La argumentación del Fiscal Smith no fue otra cosa que un alegato precoz,
expuesto con vehemencia, acerca de su propia valoración del testimonio del
testigo más importante, a quien calificó de mentiroso y de haberse contradicho
en relación a su testimonio en sede judicial.
“Estamos ante un paso importante ante la disyuntiva de cómo valorar los dichos
del testigo Arapí” decía, confundiendo la etapa de testimonios con la de
valoración de la prueba, pero lo que es más grave, haciendo lo propio con su rol
de fiscal, asimilado a esa altura con el de un entusiasta defensor.
El histriónico y apresurado debate fue interrumpido por el otro abogado
querellante, el Dr. Hermindo González, quien le advirtió al Tribunal que no
debía permitir tal irregularidad, y a su turno la propia defensa reconoció como
un “exceso en la argumentación”, pero pidió paciencia para quien en ese momento
era su mejor aliado, “quizás entendamos más adelante el planteo…”balbuceó el Dr.

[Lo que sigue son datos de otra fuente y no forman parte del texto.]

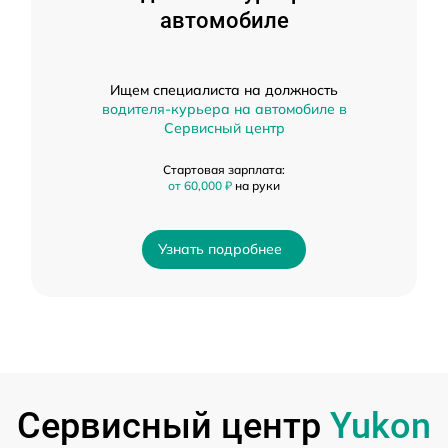
автомобиле
Ищем специалиста на должность
водителя-курьера на автомобиле в
Сервисный центр
Стартовая зарплата:
от 60,000 ₽
на руки
Узнать подробнее
Сервисный центр
Yukon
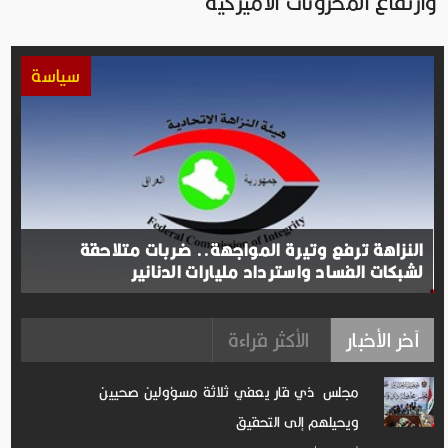
وارتفاع المخزونات الأميركية
سياسة
النزاهة ترفع وتيرة المواجهة.. ضربات متلاحقة
لشبكات الفساد واسترداد مليارات الدنانير
آخر الأخبار
الأكثر قراءة
مجلس ذي قار يعفي ثلاثة مسؤولين صحيين
ويحيلهم إلى التحقيق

Leguizamón, convenientemente comprensivo.
El Tribunal solicita al Fiscal que concrete y es allí cuando pide lo
anteriormente expuesto, sobreviene la “traducción" del planteo y el reproche de
la querella, que aclara que aún siendo “benévolo” con el Fiscal, la nulidad que
plantea sería una nulidad relativa, y como tal una medida extemporánea en virtud
de que los plazos para plantearla ya prescribieron y el auto de elevación a
juicio dejó como extemporánea la duda del fiscal acerca de la credibilidad del
testigo cuestionada por éste en la instrucción. Además, prosiguió, las supuestas
contradicciones fueron debidamente aclaradas en el testimonio vertido por el
testigo en el debate, que es cuando verdaderamente tiene valor absoluto las
testimoniales.
Se inicia un cuarto intermedio relativamente breve, sobre todo si se tiene en
cuenta que lo solicitado es “que se caiga todo”, lo que fue resuelto en un par
de horas por el Tribunal, demostrando no solo una sorprendente capacidad de
interpretación al darle formalidad al planteo del ministerio público, sino
además una extraordinaria capacidad para ser expeditivos.

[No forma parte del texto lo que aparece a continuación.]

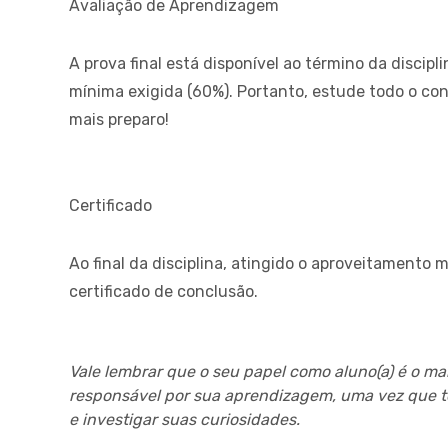
Avaliação de Aprendizagem
A prova final está disponível ao término da discip
mínima exigida (60%). Portanto, estude todo o con
mais preparo!
Certificado
Ao final da disciplina, atingido o aproveitamento 
certificado de conclusão.
Vale lembrar que o seu papel como aluno(a) é o mais
responsável por sua aprendizagem, uma vez que te
e investigar suas curiosidades.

Declara en definitiva la admisibilidad del planteo y da lugar al mismo,
consolidando la impunidad de los uniformados.
El uniforme sí se mancha
Va a ser muy difícil creer en “el policía de la esquina” en medio de tanta
demanda por más y mejor seguridad, ya que cinco de los seis acusados siguen en
actividad, portando sus armas reglamentarias y sus uniformes manchados por la
sospecha. Pero ése es el mensaje que dio el
Tribunal que preside la Dra. Aromí, secundada por el Dr. Coccia y la Dra.

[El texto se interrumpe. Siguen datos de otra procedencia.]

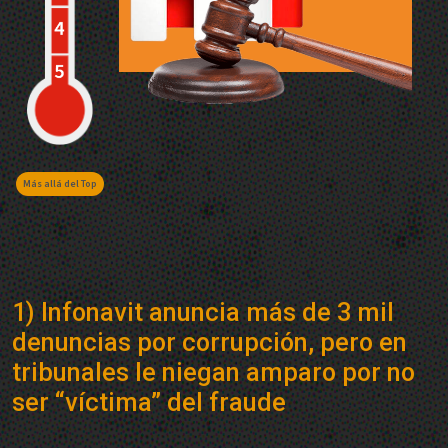
Más allá del Top
1) Infonavit anuncia más de 3 mil
denuncias por corrupción, pero en
tribunales le niegan amparo por no
ser “víctima” del fraude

Varela: los policías pueden matar, los testimonios y las pruebas comprometerlos
seriamente, pero siempre habrá algún tecnicismo amañado y antijurídico que les
permita zafar.
La familia Arapí entretanto, recibió otro mensaje de la “Justicia” correntina:
hay ciudadanos de primera y de segunda, y ellos por cierto, pertenecen a la
segunda categoría, y como tales tendrán que esperar por siempre una reparación
que quizás no llegue jamás, ya que cuando las etapas de apelación concluyan
las causas correrán el riesgo de prescribir.
Se comprende así la sonrisa en los rostros de los imputados cuando terminaban
las audiencias, por más que cada vez se encontraban más implicados, pero acaso
intuían que lo que resulta importante es el resultado del partido, y que si el
árbitro es hincha de tu equipo no podés perder.